From mboxrd@z Thu Jan  1 00:00:00 1970
From: Avi Kivity <avi@redhat.com>
Subject: Re: [PATCH 0/6] Kill off the virtio_net tx mitigation timer
Date: Mon, 03 Nov 2008 17:19:44 +0200
Message-ID: <490F1690.6060509@redhat.com>
References: <> <1225389113-28332-1-git-send-email-markmc@redhat.com>	 <490D7754.4070807@redhat.com> <1225715009.5904.39.camel@blaa>	 <490EF141.8040005@redhat.com> <1225724694.5904.63.camel@blaa>
Mime-Version: 1.0
Content-Type: text/plain; charset=ISO-8859-1; format=flowed
Content-Transfer-Encoding: 7bit
Cc: kvm@vger.kernel.org
To: Mark McLoughlin <markmc@redhat.com>
Return-path: <kvm-owner@vger.kernel.org>
Received: from mx2.redhat.com ([66.187.237.31]:33046 "EHLO mx2.redhat.com"
	rhost-flags-OK-OK-OK-OK) by vger.kernel.org with ESMTP
	id S1755046AbYKCPTs (ORCPT <rfc822;kvm@vger.kernel.org>);
	Mon, 3 Nov 2008 10:19:48 -0500
Received: from int-mx2.corp.redhat.com (int-mx2.corp.redhat.com [172.16.27.26])
	by mx2.redhat.com (8.13.8/8.13.8) with ESMTP id mA3FJmNn006196
	for <kvm@vger.kernel.org>; Mon, 3 Nov 2008 10:19:48 -0500
In-Reply-To: <1225724694.5904.63.camel@blaa>
Sender: kvm-owner@vger.kernel.org
List-ID: <kvm.vger.kernel.org>

Mark McLoughlin wrote:
>> But it will increase overhead, since suddenly we aren't queueing 
>> anymore.  One vmexit per small packet.
>>     
>
> Yes in theory, but the packet copies are acting to mitigate exits since
> we don't re-enable notifications again until we're sure the ring is
> empty.
>   

You mean, the guest and the copy proceed in parallel, and while they do, 
exits are disabled?

> With copyless, though, we'd have an unacceptable vmexit rate.
>   

Right.

  

>> If the timer affects latency, then something is very wrong.  We're 
>> lacking an adjustable window.

- _Requirement A_:
From the email about the virtio_net tx mitigation timer, extract the passage that starts at "by mx2.redhat.com (8.13.8/8.13.8)" and runs up to and including "per small packet.".
- _Requirement B_:
Answer these questions about the email on the virtio_net tx mitigation timer:
(i) Who sent the email?
(ii) On what date was it sent?
(iii) According to the quoted text, what would happen with copyless?
- _Requirement C_:
Continue the email about the virtio_net tx mitigation timer from the point where it stops.

- _Listed entries_:
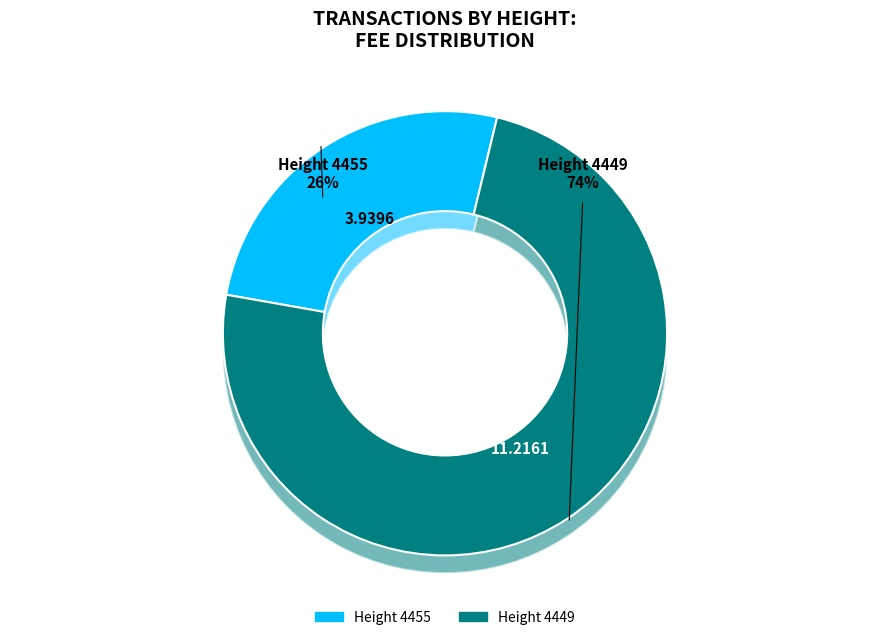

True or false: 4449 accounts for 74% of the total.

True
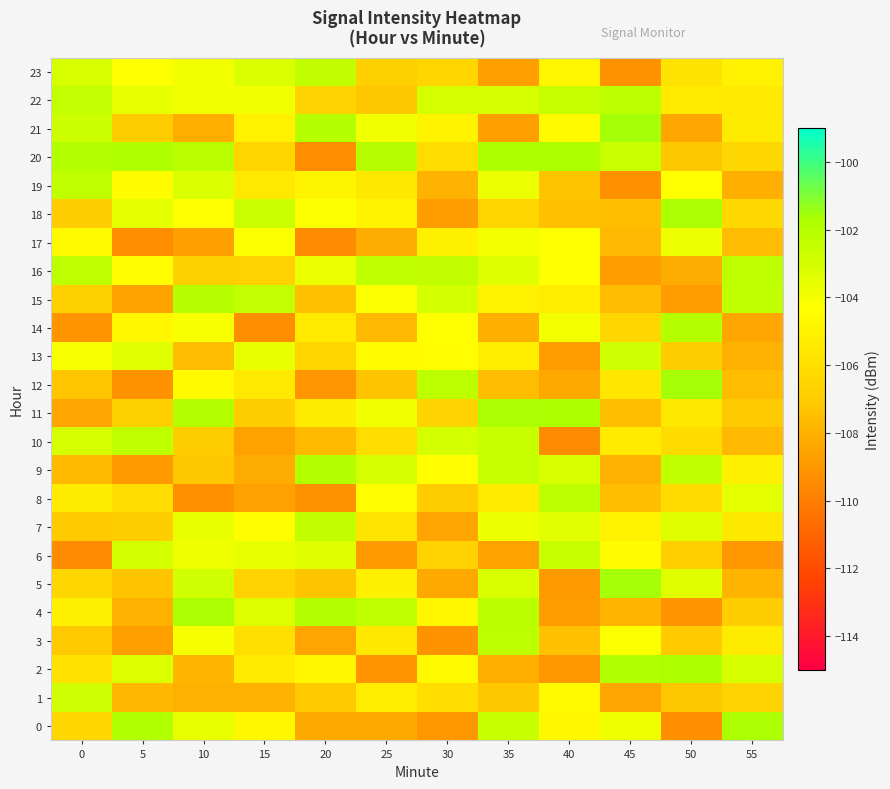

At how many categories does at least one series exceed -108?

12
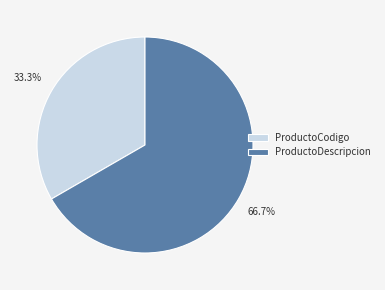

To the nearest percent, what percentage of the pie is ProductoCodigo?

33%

- _Task result A_:
by mx2.redhat.com (8.13.8/8.13.8) with ESMTP id mA3FJmNn006196
	for <kvm@vger.kernel.org>; Mon, 3 Nov 2008 10:19:48 -0500
In-Reply-To: <1225724694.5904.63.camel@blaa>
Sender: kvm-owner@vger.kernel.org
List-ID: <kvm.vger.kernel.org>

Mark McLoughlin wrote:
>> But it will increase overhead, since suddenly we aren't queueing 
>> anymore.  One vmexit per small packet.

- _Task result B_:
(i) Avi Kivity
(ii) Mon, 03 Nov 2008
(iii) There would be an unacceptable vmexit rate.

- _Task result C_:
>>
>> The way I see it, the notification window should be adjusted according 
>> to the current workload.  If the link is idle, the window should be one 
>> packet -- notify as soon as something is queued.  As the workload 
>> increases, the window increases to (safety_factor * allowable_latency / 
>> packet_rate).  The timer is set to allowable_latency to catch changes in 
>> workload.
>>
>> For example:
>>
>> - allowable_latency 1ms (implies 1K vmexits/sec desired)
>> - current packet_rate 20K packets/sec
>> - safety_factor 0.8
>>
>> So we request notifications every 0.8 * 20K * 1m = 16 packets, and set 
>> the timer to 1ms.  Usually we get a notification every 16 packets, just 
>> before timer expiration.  If the workload increases, we get 
>> notifications sooner, so we increase the window.  If the workload drops, 
>> the timer fires and we decrease the window.
>>
>> The timer should never fire on an all-out benchmark, or in a ping test.
>>     
>
> Yeah, I do like the sound of this.
>
> However, since it requires a new guest feature and I don't expect it'll
> improve the situation over the proposed patch until we have copyless
> transmit, I think we should do this as part of the copyless effort.
>   

Hopefully copyless and this can be done in parallel.  I think they have 
value independently.

> One thing I'd worry about with this scheme is all-out receive - e.g. any
> delay in returning a TCP ACK to the sending side, might cause us to hit
> the TCP window size.
>   

Consider a real NIC, that also has latency for ACKs that is determined 
by the queue length.  The proposal doesn't change that, except 
momentarily when transitioning from high throughput to low throughput.

In any case, latency is never more than allowable_latency (not including 
time spent in the guest network stack queues, but we aren't responsible 
for that).

(one day we can add a queue for acks and other high priority stuff, but 
we have enough on our hands now)

>> We're hurting our cache, and this won't work well with many nics.  At 
>> the very least this should be done in a dedicated thread.
>>     
>
> A thread per nic is doable, but it'd be especially tricky on the receive
> side without more "short-cut the one producer, one consumer case" work.
>   

We can start with transmit.  I'm somewhat worried about further 
divergence from qemu mainline (just completed a merge...).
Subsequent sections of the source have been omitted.